Warning: Matrix is close to singular or badly scaled. Results may

be inaccurate. RCOND = 1.156482e-18.

ans = [-2.5; 0; 2.5]

B \ [15; 15; 15]

Warning: Matrix is singular to working precision.

ans = [NaN; NaN; NaN]

Does MATLAB not really carry out the transposition in this case, just change how it interprets the underlying data?

I realized that I entered the transpose of the matrix into Maple when I tried it. Interestingly, in this case it gives a symbolic solution, even if the matrix had inexact numbers:

Vector(3, {(1) = -5.+_t1[1], (2) = 5.-2*_t1[1], (3) = _t1[1]})

I also tried the transpose in other systems:

In MATLAB I get a warning, as before. (But see my other comment—it might return NaN.)

In Mathematica I get {-2.5, 0, 2.5} but

no warning.R gives no solution and says “Lapack routine dgesv: system is exactly singular: U[3,3] = 0″

Julia gives no result and says “ERROR: SingularException(3)”

MATERIAL PROVIDED:
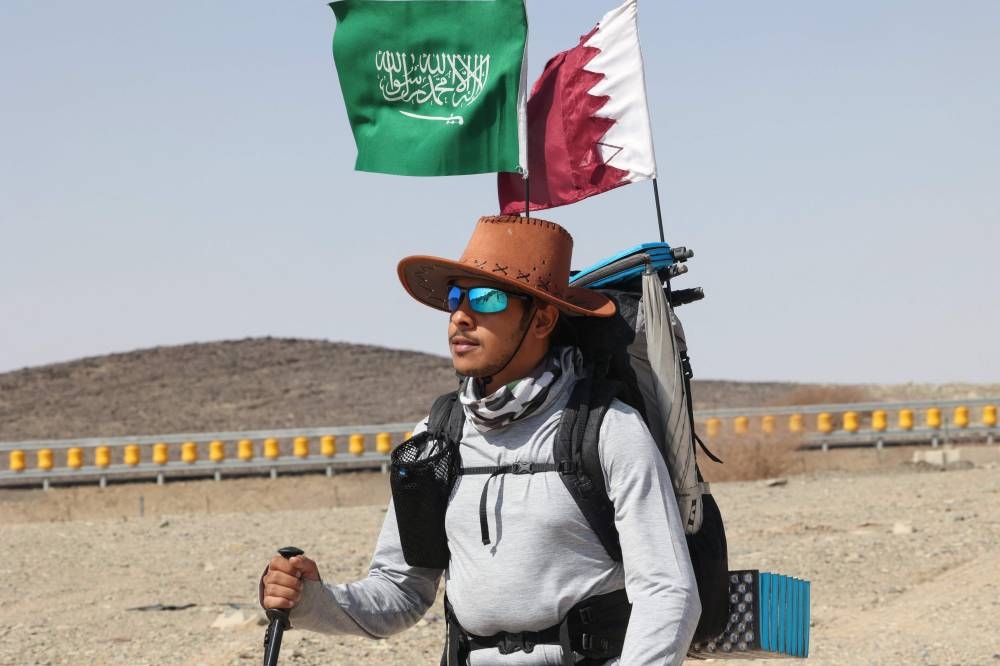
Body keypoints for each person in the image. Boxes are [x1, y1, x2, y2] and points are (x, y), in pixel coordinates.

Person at [260, 215, 701, 665]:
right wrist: (312, 601)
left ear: (543, 318)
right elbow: (401, 590)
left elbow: (668, 591)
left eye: (487, 298)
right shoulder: (434, 437)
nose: (461, 317)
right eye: (456, 297)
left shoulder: (608, 429)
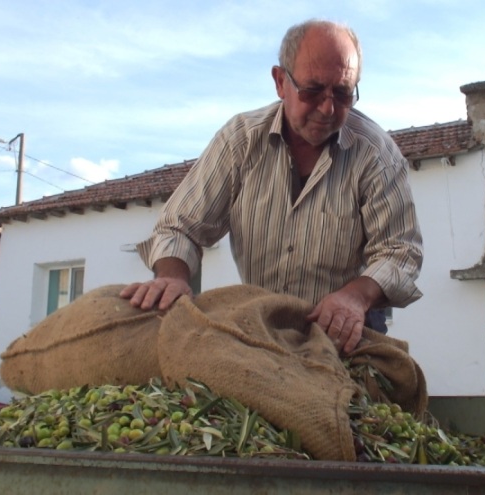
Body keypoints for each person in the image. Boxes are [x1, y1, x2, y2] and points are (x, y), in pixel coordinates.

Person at [121, 19, 422, 354]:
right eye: (312, 90)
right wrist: (174, 278)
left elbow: (400, 253)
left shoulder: (376, 154)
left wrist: (354, 297)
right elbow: (180, 227)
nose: (328, 108)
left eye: (342, 93)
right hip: (261, 325)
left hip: (348, 332)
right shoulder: (241, 141)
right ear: (281, 82)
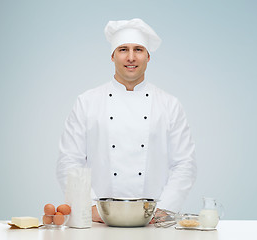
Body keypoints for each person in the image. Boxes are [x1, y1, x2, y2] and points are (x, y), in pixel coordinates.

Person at [56, 18, 196, 223]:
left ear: (148, 56)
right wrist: (90, 208)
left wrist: (165, 208)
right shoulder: (87, 102)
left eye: (138, 49)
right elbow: (69, 160)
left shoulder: (169, 104)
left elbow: (185, 163)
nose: (131, 57)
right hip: (99, 221)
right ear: (112, 56)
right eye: (123, 49)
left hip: (153, 222)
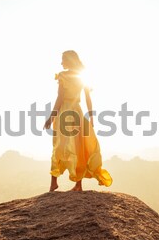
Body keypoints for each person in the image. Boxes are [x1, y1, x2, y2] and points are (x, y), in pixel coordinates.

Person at [43, 50, 112, 191]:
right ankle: (78, 185)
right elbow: (87, 98)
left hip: (64, 113)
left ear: (69, 60)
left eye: (63, 59)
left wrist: (51, 116)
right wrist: (91, 116)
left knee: (59, 146)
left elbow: (60, 98)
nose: (61, 62)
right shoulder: (82, 76)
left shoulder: (63, 76)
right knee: (78, 146)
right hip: (77, 112)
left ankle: (53, 183)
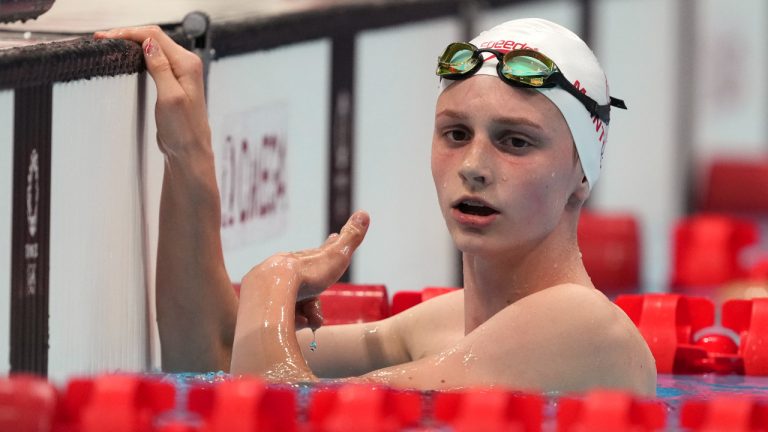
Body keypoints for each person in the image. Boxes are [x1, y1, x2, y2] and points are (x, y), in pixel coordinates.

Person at [95, 18, 656, 396]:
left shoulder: (584, 328)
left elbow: (286, 414)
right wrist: (187, 153)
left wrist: (274, 278)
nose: (475, 165)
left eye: (516, 141)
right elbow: (213, 355)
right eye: (456, 133)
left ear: (583, 173)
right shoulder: (447, 324)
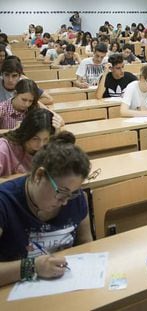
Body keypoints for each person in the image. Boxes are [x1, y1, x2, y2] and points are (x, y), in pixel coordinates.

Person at [0, 131, 92, 286]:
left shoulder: (75, 198)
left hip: (63, 285)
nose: (64, 202)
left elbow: (85, 243)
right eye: (61, 192)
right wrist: (32, 267)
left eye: (72, 193)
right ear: (39, 175)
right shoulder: (4, 202)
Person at [0, 108, 56, 177]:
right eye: (35, 139)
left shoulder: (48, 148)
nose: (40, 145)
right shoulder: (3, 148)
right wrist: (21, 178)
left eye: (46, 139)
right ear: (26, 133)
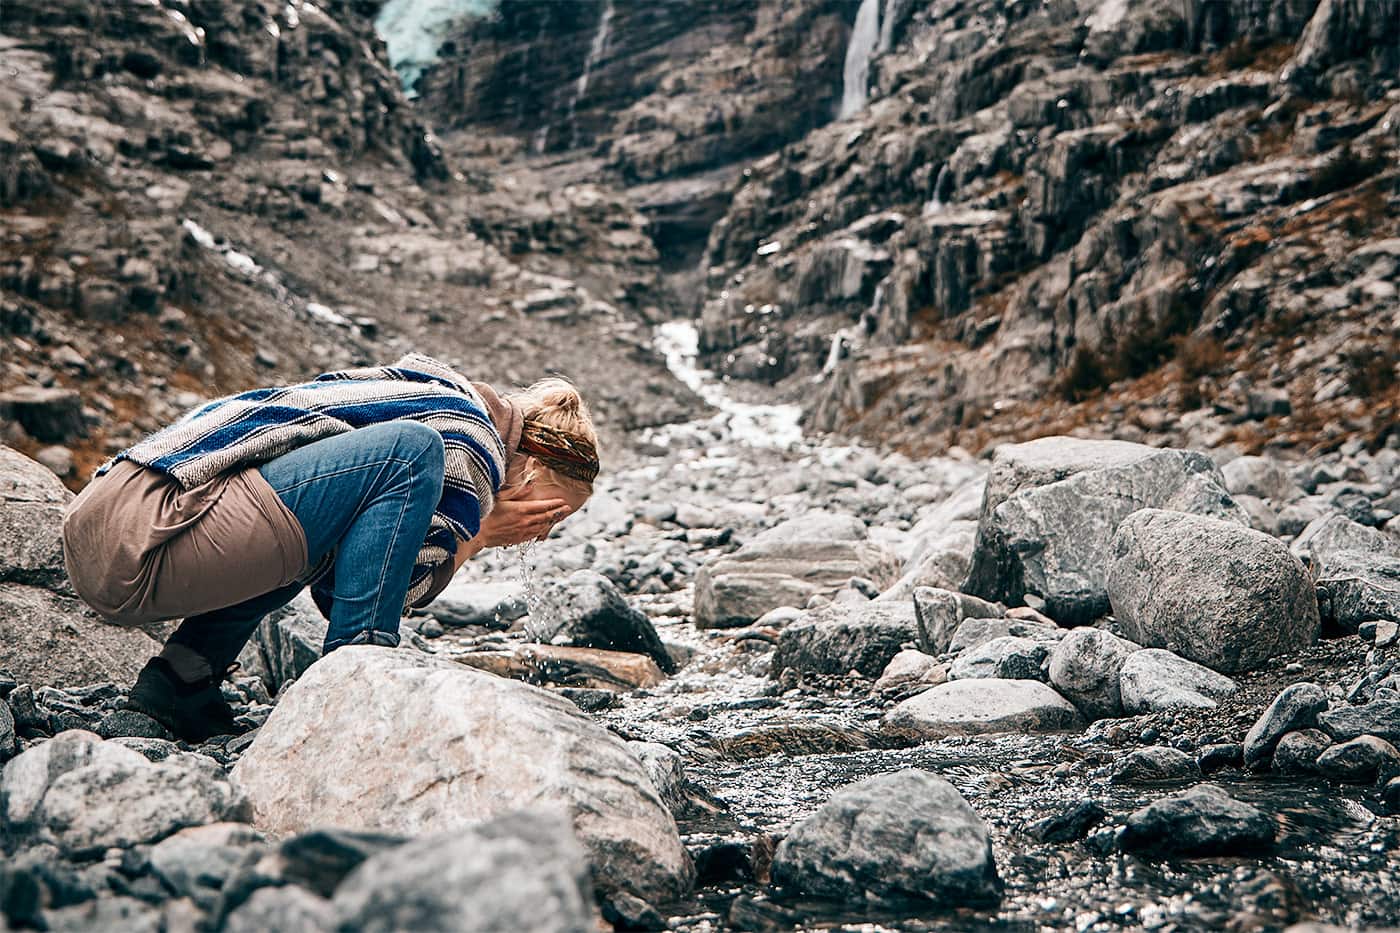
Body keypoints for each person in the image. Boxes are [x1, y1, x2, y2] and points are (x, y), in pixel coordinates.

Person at [60, 353, 600, 741]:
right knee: (412, 451)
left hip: (113, 515)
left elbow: (347, 581)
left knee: (321, 531)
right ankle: (357, 689)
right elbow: (394, 591)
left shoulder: (432, 391)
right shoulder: (472, 440)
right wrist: (479, 534)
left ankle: (182, 680)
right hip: (157, 531)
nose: (542, 534)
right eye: (552, 514)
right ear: (531, 470)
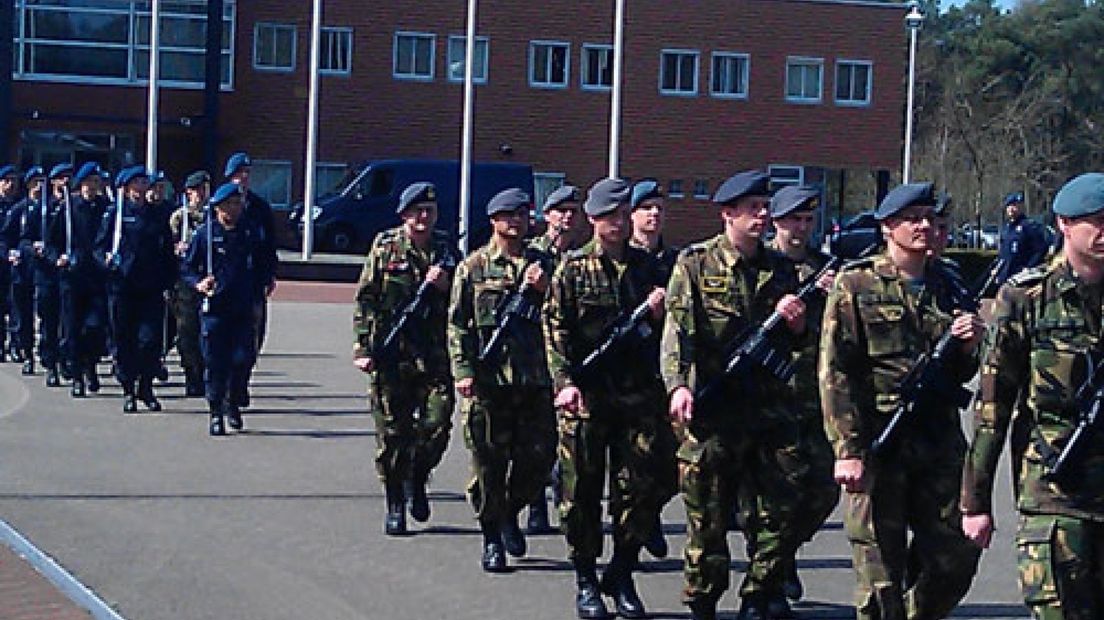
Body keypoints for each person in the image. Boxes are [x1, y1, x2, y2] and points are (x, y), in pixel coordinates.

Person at [820, 182, 983, 620]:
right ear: (888, 227)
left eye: (930, 219)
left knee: (956, 555)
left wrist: (969, 347)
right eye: (913, 219)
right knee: (880, 576)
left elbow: (964, 375)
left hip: (938, 444)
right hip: (880, 443)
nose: (925, 227)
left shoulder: (948, 282)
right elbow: (836, 372)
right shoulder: (856, 284)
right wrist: (848, 450)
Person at [661, 170, 808, 620]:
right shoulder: (694, 264)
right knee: (707, 523)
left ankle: (759, 594)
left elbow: (807, 345)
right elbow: (677, 332)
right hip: (712, 410)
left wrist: (798, 323)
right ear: (728, 214)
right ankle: (703, 602)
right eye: (753, 209)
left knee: (779, 515)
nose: (763, 216)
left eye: (766, 208)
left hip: (766, 413)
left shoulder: (783, 270)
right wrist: (679, 385)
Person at [961, 172, 1104, 620]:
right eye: (1094, 221)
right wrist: (975, 502)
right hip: (1056, 489)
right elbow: (993, 406)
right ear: (1064, 224)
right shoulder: (1026, 297)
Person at [544, 177, 673, 619]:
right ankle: (585, 578)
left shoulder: (650, 270)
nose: (617, 224)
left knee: (638, 491)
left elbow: (675, 336)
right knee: (579, 493)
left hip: (638, 399)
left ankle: (621, 572)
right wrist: (564, 383)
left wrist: (659, 313)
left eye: (623, 215)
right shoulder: (572, 269)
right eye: (608, 217)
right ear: (594, 220)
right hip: (588, 400)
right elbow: (555, 330)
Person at [447, 187, 557, 572]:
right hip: (490, 380)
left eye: (522, 215)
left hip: (535, 380)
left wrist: (547, 291)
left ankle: (512, 508)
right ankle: (492, 536)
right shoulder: (473, 267)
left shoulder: (546, 264)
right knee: (488, 464)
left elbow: (564, 317)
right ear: (494, 220)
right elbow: (458, 324)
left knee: (539, 460)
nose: (516, 222)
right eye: (508, 215)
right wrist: (463, 372)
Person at [754, 184, 841, 616]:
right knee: (776, 497)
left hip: (816, 397)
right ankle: (767, 581)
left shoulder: (826, 269)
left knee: (824, 491)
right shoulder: (763, 267)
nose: (801, 229)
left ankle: (783, 555)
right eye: (793, 220)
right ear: (776, 222)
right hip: (771, 398)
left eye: (808, 220)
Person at [352, 181, 456, 536]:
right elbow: (366, 298)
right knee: (393, 434)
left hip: (433, 354)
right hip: (391, 354)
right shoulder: (385, 247)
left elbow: (464, 300)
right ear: (404, 215)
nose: (424, 217)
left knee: (437, 423)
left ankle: (419, 475)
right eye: (417, 212)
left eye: (430, 211)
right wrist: (363, 347)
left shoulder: (446, 249)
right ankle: (395, 500)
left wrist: (446, 285)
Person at [183, 182, 270, 436]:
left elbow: (264, 263)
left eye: (237, 204)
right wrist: (199, 284)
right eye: (228, 205)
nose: (234, 209)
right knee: (215, 362)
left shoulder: (251, 233)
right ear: (218, 208)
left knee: (243, 359)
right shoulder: (205, 235)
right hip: (215, 308)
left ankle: (233, 401)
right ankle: (215, 411)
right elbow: (188, 268)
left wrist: (263, 285)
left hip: (242, 307)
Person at [525, 183, 587, 535]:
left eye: (572, 211)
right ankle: (536, 507)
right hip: (533, 359)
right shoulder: (530, 254)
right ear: (546, 215)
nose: (566, 217)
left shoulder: (580, 259)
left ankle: (565, 504)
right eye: (560, 211)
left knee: (568, 439)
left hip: (569, 359)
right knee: (538, 439)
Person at [95, 166, 177, 412]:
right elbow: (99, 248)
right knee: (124, 339)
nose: (142, 189)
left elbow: (167, 252)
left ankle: (146, 386)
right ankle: (129, 389)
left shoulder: (158, 215)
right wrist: (106, 260)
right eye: (137, 183)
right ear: (127, 187)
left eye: (145, 183)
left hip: (151, 287)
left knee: (150, 340)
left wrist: (169, 282)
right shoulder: (116, 215)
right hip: (122, 286)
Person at [628, 178, 680, 561]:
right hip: (628, 375)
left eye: (660, 208)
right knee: (632, 464)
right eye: (647, 208)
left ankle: (649, 513)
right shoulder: (621, 260)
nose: (654, 214)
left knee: (670, 463)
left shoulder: (676, 262)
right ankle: (634, 530)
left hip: (666, 375)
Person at [48, 162, 109, 397]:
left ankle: (90, 364)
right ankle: (76, 376)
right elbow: (52, 241)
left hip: (96, 277)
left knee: (94, 327)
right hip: (72, 277)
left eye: (98, 182)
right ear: (82, 183)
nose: (95, 186)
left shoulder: (106, 208)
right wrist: (58, 258)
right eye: (91, 181)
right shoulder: (68, 209)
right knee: (72, 328)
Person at [225, 152, 278, 409]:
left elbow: (268, 244)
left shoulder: (259, 207)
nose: (243, 177)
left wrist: (269, 275)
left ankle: (240, 382)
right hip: (225, 284)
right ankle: (225, 391)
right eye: (238, 173)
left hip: (253, 283)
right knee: (222, 343)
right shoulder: (218, 204)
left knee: (252, 340)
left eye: (246, 172)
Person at [22, 163, 71, 387]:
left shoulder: (74, 207)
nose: (65, 183)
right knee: (49, 320)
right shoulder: (40, 208)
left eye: (69, 178)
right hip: (46, 273)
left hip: (70, 274)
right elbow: (23, 239)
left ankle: (67, 359)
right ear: (53, 183)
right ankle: (51, 362)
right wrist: (34, 248)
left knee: (69, 321)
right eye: (61, 178)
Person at [171, 171, 211, 397]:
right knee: (186, 331)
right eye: (197, 191)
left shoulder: (211, 216)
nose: (201, 195)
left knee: (206, 332)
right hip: (184, 282)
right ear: (189, 192)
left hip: (206, 279)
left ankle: (205, 374)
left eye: (204, 190)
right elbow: (168, 244)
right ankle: (191, 374)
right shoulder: (179, 217)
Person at [4, 167, 42, 374]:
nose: (39, 187)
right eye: (35, 182)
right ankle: (25, 350)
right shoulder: (20, 209)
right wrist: (10, 253)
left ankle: (49, 353)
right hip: (23, 270)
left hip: (45, 270)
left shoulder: (52, 208)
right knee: (23, 313)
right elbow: (7, 237)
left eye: (42, 182)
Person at [996, 191, 1049, 285]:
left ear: (1021, 207)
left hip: (1021, 277)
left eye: (1015, 205)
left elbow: (1040, 250)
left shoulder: (1029, 227)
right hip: (1005, 275)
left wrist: (1029, 267)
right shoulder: (1006, 228)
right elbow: (1004, 254)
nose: (1011, 209)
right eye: (1009, 206)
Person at [0, 165, 21, 362]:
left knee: (15, 305)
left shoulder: (20, 205)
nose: (10, 184)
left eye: (13, 180)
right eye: (6, 180)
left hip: (17, 262)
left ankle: (15, 345)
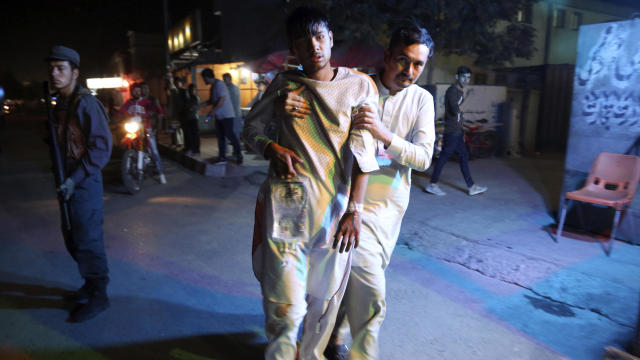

STUDY QUESTIONS:
[a] In the passage on singular matrix solutions, what message does Julia give?
[b] Please list every software system named in the passage on singular matrix solutions.
[c] Write the next part of the passage on singular matrix solutions.

ANSWER SET:
[a] "ERROR: SingularException(3)"

[b] MATLAB, Maple, Mathematica, R, Julia

[c]
What Szabolics is seeing is the effect of rounding errors.

It just so happens that LU factorization of B = A’ produces an exactly singular

U matrix, and this is what produces the NaNs in the solution.

But rounding errors make the U factor for A nonsingular:

>> B = zeros(3); B(:) = 1:9; A = B'; [LA,UA] = lu(A); [LB,UB] = lu(B); UA, UB

UA =

7.0000e+00 8.0000e+00 9.0000e+00

0 8.5714e-01 1.7143e+00

0 0 1.1102e-16

UB =

3 6 9

0 2 4

0 0 0

Additional background to supplement Nick’s answer to Szabolcs:

The A’\[15;15;15] case goes through an optimized code path that avoids doing an explicit transpose. The different results are then different round-off behaviors from two separate code paths.

@Szabolcs:

In your example, A’\b should be similar to doing: linsolve(A,b,struct(‘TRANSA’,true)). This selects a separate execution path specifically to solve a system of the form A’*x=b, which explains the different results.

Of course mldivide will first perform tests on the matrix A to check for special properties and chose an appropriate solver [1], while linsolve relies on the user to specify the properties of the coefficient matrix..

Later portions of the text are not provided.